Hannover: Urteil gegen städtische Friedhofsaktivitäten
Die Stadt Hannover darf auf ihren Friedhöfen nicht mehr für die Grabpflege durch ihr eigenes Gärtnerteam werben und sie muss den Verkauf von Gräbern und die Beratung für die gärtnerische Grabpflege in Zukunft
räumlich und personell trennen.
Das ist das Urteil der 6. Kammer für Handelssachen am Landgericht Hannover, das kurz vor Ostern erging. Geklagt hatte Lars Stange. Er betreibt mit seinem Vater in Hannover eine Friedhofsgärtnerei – und als Gewerbetreibendem ist ihm Werbung auf dem Gottesacker untersagt. Dazu, so Stange, führte die Stadt Pflegearbeiten außerhalb der Öffnungszeiten durch, was ihm ebenfalls untersagt ist.

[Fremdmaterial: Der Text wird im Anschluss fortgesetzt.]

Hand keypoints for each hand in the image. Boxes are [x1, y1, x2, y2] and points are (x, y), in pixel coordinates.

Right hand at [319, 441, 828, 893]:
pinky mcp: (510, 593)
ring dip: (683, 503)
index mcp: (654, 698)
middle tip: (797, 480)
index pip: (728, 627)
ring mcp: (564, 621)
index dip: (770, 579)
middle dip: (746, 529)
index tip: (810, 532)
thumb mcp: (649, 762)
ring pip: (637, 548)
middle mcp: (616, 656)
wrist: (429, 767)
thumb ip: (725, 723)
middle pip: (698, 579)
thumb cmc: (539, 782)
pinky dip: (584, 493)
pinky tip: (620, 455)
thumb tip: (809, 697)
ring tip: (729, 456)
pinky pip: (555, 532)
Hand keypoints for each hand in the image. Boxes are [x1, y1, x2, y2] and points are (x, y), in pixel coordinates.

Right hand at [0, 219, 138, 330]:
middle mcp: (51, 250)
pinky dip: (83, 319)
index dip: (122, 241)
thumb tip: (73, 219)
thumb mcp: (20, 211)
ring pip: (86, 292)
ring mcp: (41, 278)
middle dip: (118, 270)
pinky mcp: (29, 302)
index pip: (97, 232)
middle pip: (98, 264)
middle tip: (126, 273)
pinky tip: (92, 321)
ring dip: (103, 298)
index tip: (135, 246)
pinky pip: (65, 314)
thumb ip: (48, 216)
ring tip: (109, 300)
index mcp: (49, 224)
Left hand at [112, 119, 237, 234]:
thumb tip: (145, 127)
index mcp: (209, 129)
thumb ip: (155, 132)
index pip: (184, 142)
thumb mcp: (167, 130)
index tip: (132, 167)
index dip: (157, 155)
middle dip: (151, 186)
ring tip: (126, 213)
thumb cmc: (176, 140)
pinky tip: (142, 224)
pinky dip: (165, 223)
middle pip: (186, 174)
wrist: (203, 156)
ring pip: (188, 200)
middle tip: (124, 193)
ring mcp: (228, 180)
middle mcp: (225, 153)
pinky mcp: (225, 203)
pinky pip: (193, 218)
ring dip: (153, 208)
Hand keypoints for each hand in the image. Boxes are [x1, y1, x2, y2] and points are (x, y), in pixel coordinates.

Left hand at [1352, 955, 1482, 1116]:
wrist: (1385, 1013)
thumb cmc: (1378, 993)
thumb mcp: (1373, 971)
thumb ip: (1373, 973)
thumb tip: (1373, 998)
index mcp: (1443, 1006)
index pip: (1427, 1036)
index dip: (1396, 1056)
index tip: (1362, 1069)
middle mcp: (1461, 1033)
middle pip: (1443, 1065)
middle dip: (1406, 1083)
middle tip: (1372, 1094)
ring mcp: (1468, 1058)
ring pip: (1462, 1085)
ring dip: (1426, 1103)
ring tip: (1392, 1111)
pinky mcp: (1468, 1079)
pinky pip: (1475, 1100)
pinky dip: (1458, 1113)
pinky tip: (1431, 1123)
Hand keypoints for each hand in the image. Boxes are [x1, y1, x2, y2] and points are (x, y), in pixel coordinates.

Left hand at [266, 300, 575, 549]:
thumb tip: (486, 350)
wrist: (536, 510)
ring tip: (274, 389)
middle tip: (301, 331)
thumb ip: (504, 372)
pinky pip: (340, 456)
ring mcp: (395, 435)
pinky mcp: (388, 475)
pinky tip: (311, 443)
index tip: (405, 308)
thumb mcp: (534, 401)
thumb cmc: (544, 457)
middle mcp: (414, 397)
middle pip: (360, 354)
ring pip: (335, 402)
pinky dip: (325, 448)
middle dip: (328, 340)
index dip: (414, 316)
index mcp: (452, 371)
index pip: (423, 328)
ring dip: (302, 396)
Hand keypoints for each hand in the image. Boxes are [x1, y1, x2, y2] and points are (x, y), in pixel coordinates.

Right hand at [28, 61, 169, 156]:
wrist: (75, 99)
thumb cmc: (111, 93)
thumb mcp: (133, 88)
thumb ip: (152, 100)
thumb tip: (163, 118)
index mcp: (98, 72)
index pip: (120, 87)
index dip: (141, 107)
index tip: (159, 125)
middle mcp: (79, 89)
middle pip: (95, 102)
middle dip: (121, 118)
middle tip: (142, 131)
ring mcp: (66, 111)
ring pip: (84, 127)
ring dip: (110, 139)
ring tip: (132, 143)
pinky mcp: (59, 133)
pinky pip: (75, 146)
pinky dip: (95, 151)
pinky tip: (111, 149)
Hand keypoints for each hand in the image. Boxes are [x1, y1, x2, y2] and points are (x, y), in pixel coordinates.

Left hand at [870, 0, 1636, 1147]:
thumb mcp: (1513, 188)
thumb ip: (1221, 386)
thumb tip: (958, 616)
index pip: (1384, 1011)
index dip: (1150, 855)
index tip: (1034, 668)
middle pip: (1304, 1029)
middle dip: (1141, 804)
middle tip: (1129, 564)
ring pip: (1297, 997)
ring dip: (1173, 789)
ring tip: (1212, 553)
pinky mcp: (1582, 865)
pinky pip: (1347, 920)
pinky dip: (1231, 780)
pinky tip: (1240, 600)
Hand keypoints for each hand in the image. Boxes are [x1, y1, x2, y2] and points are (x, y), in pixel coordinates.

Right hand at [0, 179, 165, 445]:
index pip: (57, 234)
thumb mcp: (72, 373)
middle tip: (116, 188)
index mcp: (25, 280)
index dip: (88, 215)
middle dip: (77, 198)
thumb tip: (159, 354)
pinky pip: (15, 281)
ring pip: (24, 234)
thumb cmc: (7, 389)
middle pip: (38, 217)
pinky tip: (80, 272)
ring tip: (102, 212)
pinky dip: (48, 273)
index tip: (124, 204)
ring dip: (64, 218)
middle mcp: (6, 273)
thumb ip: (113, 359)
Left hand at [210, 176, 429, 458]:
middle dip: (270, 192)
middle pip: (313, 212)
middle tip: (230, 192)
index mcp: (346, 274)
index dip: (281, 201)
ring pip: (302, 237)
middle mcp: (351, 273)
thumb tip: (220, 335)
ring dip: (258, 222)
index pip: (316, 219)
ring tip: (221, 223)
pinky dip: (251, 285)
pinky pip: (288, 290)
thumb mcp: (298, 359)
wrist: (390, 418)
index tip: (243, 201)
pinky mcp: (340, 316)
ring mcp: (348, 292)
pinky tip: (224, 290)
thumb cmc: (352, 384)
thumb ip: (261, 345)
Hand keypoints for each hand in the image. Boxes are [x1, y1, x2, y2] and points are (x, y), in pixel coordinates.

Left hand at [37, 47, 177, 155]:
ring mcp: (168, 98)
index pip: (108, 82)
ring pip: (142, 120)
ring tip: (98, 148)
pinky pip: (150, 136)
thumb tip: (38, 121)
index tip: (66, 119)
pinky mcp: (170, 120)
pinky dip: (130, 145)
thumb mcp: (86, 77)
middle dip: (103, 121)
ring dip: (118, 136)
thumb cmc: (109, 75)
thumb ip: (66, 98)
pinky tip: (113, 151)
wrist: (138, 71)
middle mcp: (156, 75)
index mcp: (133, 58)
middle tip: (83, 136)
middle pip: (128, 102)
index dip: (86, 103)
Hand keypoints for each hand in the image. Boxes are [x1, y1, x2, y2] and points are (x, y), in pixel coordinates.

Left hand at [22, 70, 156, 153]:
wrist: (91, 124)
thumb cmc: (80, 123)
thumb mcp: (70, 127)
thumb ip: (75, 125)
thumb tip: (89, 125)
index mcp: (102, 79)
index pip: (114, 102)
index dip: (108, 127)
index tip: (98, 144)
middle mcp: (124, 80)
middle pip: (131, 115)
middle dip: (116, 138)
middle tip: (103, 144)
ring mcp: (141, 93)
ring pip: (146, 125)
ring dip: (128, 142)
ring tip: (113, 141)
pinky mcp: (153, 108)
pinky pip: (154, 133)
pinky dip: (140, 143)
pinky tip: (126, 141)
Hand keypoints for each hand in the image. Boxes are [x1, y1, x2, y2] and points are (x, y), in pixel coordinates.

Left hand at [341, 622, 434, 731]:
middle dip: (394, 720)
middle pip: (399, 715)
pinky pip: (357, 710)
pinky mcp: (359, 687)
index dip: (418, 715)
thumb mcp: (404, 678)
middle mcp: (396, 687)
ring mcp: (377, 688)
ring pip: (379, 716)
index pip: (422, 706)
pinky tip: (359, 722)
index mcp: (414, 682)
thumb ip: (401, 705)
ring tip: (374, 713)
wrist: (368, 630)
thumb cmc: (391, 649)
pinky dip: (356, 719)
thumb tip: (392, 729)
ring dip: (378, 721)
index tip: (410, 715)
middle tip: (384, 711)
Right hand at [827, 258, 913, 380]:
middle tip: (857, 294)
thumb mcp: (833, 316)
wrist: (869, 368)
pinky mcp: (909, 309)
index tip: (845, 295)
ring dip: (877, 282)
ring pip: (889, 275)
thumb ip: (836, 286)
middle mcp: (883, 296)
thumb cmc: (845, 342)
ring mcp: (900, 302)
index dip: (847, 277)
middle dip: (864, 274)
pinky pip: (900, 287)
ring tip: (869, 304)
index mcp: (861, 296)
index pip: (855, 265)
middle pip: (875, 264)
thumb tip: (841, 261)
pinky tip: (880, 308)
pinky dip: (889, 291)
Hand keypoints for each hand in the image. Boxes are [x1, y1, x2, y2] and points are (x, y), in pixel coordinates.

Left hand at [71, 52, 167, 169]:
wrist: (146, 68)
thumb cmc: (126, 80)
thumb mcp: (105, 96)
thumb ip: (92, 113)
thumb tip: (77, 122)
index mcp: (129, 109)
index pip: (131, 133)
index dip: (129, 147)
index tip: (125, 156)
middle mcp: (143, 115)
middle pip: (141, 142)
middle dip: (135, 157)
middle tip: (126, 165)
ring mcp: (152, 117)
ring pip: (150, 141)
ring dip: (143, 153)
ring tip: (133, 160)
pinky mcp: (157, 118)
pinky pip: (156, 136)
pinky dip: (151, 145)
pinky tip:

Mit Beschluss vom 19. Februar erteilte das Gericht eine einstweilige Verfügung gegen die Stadt mit der Androhung eines Ordnungsgeldes von 250 000 e, doch die Stadt Hannover legte Widerspruch ein. Begründung: Die Werbung würde nur sehr zurückhaltend an den Fahrzeugen betrieben, Mitarbeiter seien zudem angewiesen, Verkauf von Grabstellen und Beratung für gärtnerische Arbeiten zu trennen und außerhalb der Öffnungszeiten der Friedhöfe müssten zumindest Pflegearbeiten am Rahmengrün zugelassen werden, weil dieses zu den hoheitlichen Aufgaben gehöre.
Das Gericht konnte dieser Argumentation nicht folgen und begründete das Urteil gegen die Stadt Hannover laut „Hannoversche Allgemeine Zeitung“ (HNA) so: „Hoheitliche und privatwirtschaftliche Aufgaben sind strikt zu trennen. Werbung auf dem Friedhof wird es nicht geben, das ist auch eine Frage der Pietät.“ Im Klartext: Selbst wenn ein und derselbe Mitarbeiter Grabstellen verkauft und zur gärtnerischen Pflege berät, müssen diese Arbeiten an zwei getrennten Stellen erfolgen. Sonst sieht das Gericht darin einen Wettbewerbsvorteil der Stadt gegenüber den gärtnerischen Unternehmern. Die Stadt muss nun die „dezenten“ Webetafeln, so die HNA, von ihren Fahrzeugen entfernen. Darüber hinaus untersagte ihr das Gericht „Schilder, Plakate oder Ähnliches aufzustellen oder zu befestigen, die sich innerhalb des gesamten Bereiches der Friedhofsgelände befinden, einschließlich der Außenmauern und Zäune“. Zudem darf die Stadt Grabpflege nur zu den Zeiten durchführen, zu denen sie diese auch den Gewerbetreibenden erlaubt, erklärten die Richter.
Laut Lars Stange dauert der Zwist mit der Stadt bald Jahrzehnte. Immer wieder habe er versucht, erst über die Verwaltung und dann über das zuständige Rechtsamt auf die Ungerechtigkeiten hinzuweisen und Änderungen zu erreichen. „Das letzte Mal habe ich im Januar versucht, diese Geschichte ohne das Gericht zu klären. Als das kein Ergebnis gab, bin ich zum Anwalt gegangen“, berichtet er über den langen Kampf mit der Stadt. Die hat bis zum Gerichtstermin am 8. April fest geglaubt, im Recht zu sein – doch das Gericht sah das schon bei der Verhängung der einstweiligen Verfügung anders. Mit dem Rückhalt durch seine Familie hat Stange die Geschichte durchgefochten.
Damit ist für ihn das Thema „Stadt und Arbeit auf dem Friedhof“ noch nicht beendet: Er kann nachweisen, dass die Stadt einen Nutzungsberechtigten namentlich angeschrieben hat und ihm gärtnerische Leistungen nach einer Beisetzung angeboten hat. „Das verstößt gegen § 18 des Bundesdatenschutzgesetzes. Ich überlege in der nächsten Woche mit meinem Anwalt, was wir dagegen tun werden“, sagt Lars Stange, der viel lieber in Ruhe auf dem Friedhof arbeiten möchte, als sich mit Juristen herumzuschlagen.